How the times have changes. The only thing I know for sure as my second college graduation approaches is that December marks my existence forever as a member of the very first “cursed” graduating class.
The Wall Street Journal has coined a phrase, “The curse of the graduating class of 2009,” writing about the subject initially in a May 9th article that decreed my college class faces the toughest job market in US history. The article painted a bleak, hopeless portrait of the American college grad looking for work. The class of 2009's "cursed" status comes to us on the heels of a struggle to finance our college educations in ways no one could have imagined for us.
Back in the day, the average college student paid tuition by blending family support, financial aid and, maybe, a part-time job of 8 - 15 hours per week. In 2009, family support and financial aid have become sadly inadequate for a huge number of undergraduates, making full-time work a very common thing. We graduate students have generally worked to support ourselves through these extra college years, but we also rely on the grants, assistanceships, fellowships and loans, which are becoming more scarce.
Is working as a student really necessary at any stage of the game? Are our earnings always used for academic expenses? A handful of studies indicate there is a significant negative association between working long hours and completing (or not completing) a degree. The conflict of work versus school appears to be to blame.

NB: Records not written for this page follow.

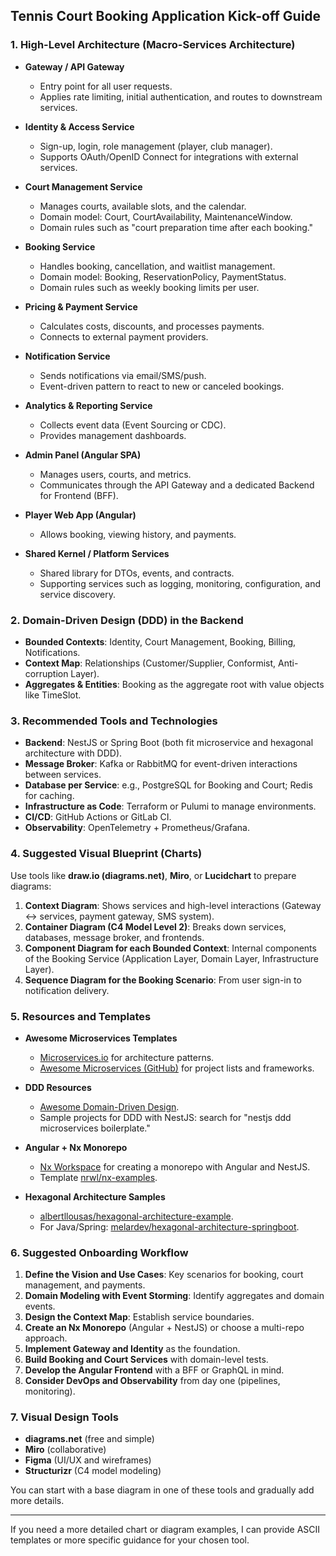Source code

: ## Tennis Court Booking Application Kick-off Guide

### 1. High-Level Architecture (Macro-Services Architecture)

- **Gateway / API Gateway**
  - Entry point for all user requests.
  - Applies rate limiting, initial authentication, and routes to downstream services.

- **Identity & Access Service**
  - Sign-up, login, role management (player, club manager).
  - Supports OAuth/OpenID Connect for integrations with external services.

- **Court Management Service**
  - Manages courts, available slots, and the calendar.
  - Domain model: Court, CourtAvailability, MaintenanceWindow.
  - Domain rules such as "court preparation time after each booking."

- **Booking Service**
  - Handles booking, cancellation, and waitlist management.
  - Domain model: Booking, ReservationPolicy, PaymentStatus.
  - Domain rules such as weekly booking limits per user.

- **Pricing & Payment Service**
  - Calculates costs, discounts, and processes payments.
  - Connects to external payment providers.

- **Notification Service**
  - Sends notifications via email/SMS/push.
  - Event-driven pattern to react to new or canceled bookings.

- **Analytics & Reporting Service**
  - Collects event data (Event Sourcing or CDC).
  - Provides management dashboards.

- **Admin Panel (Angular SPA)**
  - Manages users, courts, and metrics.
  - Communicates through the API Gateway and a dedicated Backend for Frontend (BFF).

- **Player Web App (Angular)**
  - Allows booking, viewing history, and payments.

- **Shared Kernel / Platform Services**
  - Shared library for DTOs, events, and contracts.
  - Supporting services such as logging, monitoring, configuration, and service discovery.

### 2. Domain-Driven Design (DDD) in the Backend

- **Bounded Contexts**: Identity, Court Management, Booking, Billing, Notifications.
- **Context Map**: Relationships (Customer/Supplier, Conformist, Anti-corruption Layer).
- **Aggregates & Entities**: Booking as the aggregate root with value objects like TimeSlot.

### 3. Recommended Tools and Technologies

- **Backend**: NestJS or Spring Boot (both fit microservice and hexagonal architecture with DDD).
- **Message Broker**: Kafka or RabbitMQ for event-driven interactions between services.
- **Database per Service**: e.g., PostgreSQL for Booking and Court; Redis for caching.
- **Infrastructure as Code**: Terraform or Pulumi to manage environments.
- **CI/CD**: GitHub Actions or GitLab CI.
- **Observability**: OpenTelemetry + Prometheus/Grafana.

### 4. Suggested Visual Blueprint (Charts)

Use tools like **draw.io (diagrams.net)**, **Miro**, or **Lucidchart** to prepare diagrams:

1. **Context Diagram**: Shows services and high-level interactions (Gateway ↔ services, payment gateway, SMS system).
2. **Container Diagram (C4 Model Level 2)**: Breaks down services, databases, message broker, and frontends.
3. **Component Diagram for each Bounded Context**: Internal components of the Booking Service (Application Layer, Domain Layer, Infrastructure Layer).
4. **Sequence Diagram for the Booking Scenario**: From user sign-in to notification delivery.

### 5. Resources and Templates

- **Awesome Microservices Templates**
  - [Microservices.io](https://microservices.io/) for architecture patterns.
  - [Awesome Microservices (GitHub)](https://github.com/mfornos/awesome-microservices) for project lists and frameworks.

- **DDD Resources**
  - [Awesome Domain-Driven Design](https://github.com/heynickc/awesome-ddd).
  - Sample projects for DDD with NestJS: search for "nestjs ddd microservices boilerplate."

- **Angular + Nx Monorepo**
  - [Nx Workspace](https://nx.dev/) for creating a monorepo with Angular and NestJS.
  - Template [nrwl/nx-examples](https://github.com/nrwl/nx-examples).

- **Hexagonal Architecture Samples**
  - [albertllousas/hexagonal-architecture-example](https://github.com/albertllousas/hexagonal-architecture-example).
  - For Java/Spring: [melardev/hexagonal-architecture-springboot](https://github.com/melardev/hexagonal-architecture-springboot).

### 6. Suggested Onboarding Workflow

1. **Define the Vision and Use Cases**: Key scenarios for booking, court management, and payments.
2. **Domain Modeling with Event Storming**: Identify aggregates and domain events.
3. **Design the Context Map**: Establish service boundaries.
4. **Create an Nx Monorepo** (Angular + NestJS) or choose a multi-repo approach.
5. **Implement Gateway and Identity** as the foundation.
6. **Build Booking and Court Services** with domain-level tests.
7. **Develop the Angular Frontend** with a BFF or GraphQL in mind.
8. **Consider DevOps and Observability** from day one (pipelines, monitoring).

### 7. Visual Design Tools

- **diagrams.net** (free and simple)
- **Miro** (collaborative)
- **Figma** (UI/UX and wireframes)
- **Structurizr** (C4 model modeling)

You can start with a base diagram in one of these tools and gradually add more details.

---

If you need a more detailed chart or diagram examples, I can provide ASCII templates or more specific guidance for your chosen tool.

A few weeks ago, a new study from the Bureau of Labor Statistics, published in the Journal of Population Economics released an article titled, Will Work for Beer. According to the report, they tested several ideas with regard to the financial motives for student employment. They found a decrease in financial help from parents meant an increase in the working hours of four-year college students. They also found an increase in the costs of higher education.
So the decision to work may have something (but not everything) to do with how much support parents provide and how expensive college has become. This is no surprise. But the authors went on to make an unnecessary assumption. They walked right into a stereotype, saying that their results meant the drive to work does not come from a need to make ends meet -- instead, students are working in order to have ‘beer money,' paying for entertainment but not their tuition.
This is a controversial assertion. I, for one, am not buying it. I can speak as a member of the group - all college students. I have been immersed in the collegiate lifestyle for nearly three years, and this hypothesis does NOT hold true for students at Murray State University. I can’t speak for students everywhere, but I do take offense at the notion. The evidence merely suggests that students work but don't generate enough income to match family contributions or meet their college costs. This could mean many things, including the fact that students are having a harder time finding enough work. Of course, it may also mean we need to find other ways to make ends meet - like student loans. The study does not provide solid evidence of what working students use their earnings for, how they prioritized expenses, or what they had to go without.
Working students are generally struggling students – be they undergrad or grad, traditional or non-traditional. There's good qualitative evidence on this. College professors will tell you they dislike full-time working students because they tend to fall asleep in class, and they have little time for studying. Let's face it. Traditional students who work are becoming more like non-traditional students every day. None of us get to know our classmates very well; we have no time for socializing. Our stress levels are higher, and the chances of degree completion are getting lower all the time. Why would anyone minimize the need to work, or mock us for trying, or reinforce a stereotype that students’ earnings are being spent in bars?
If colleges can’t work with students to help them find adequate financial supports, then working while going to school may soon be the case - and not the exception. As a proud member of the “cursed class of 2009,” I can only hope the job market improves quickly, and that all that successful pre-grad school career experience is worth something to potential employers.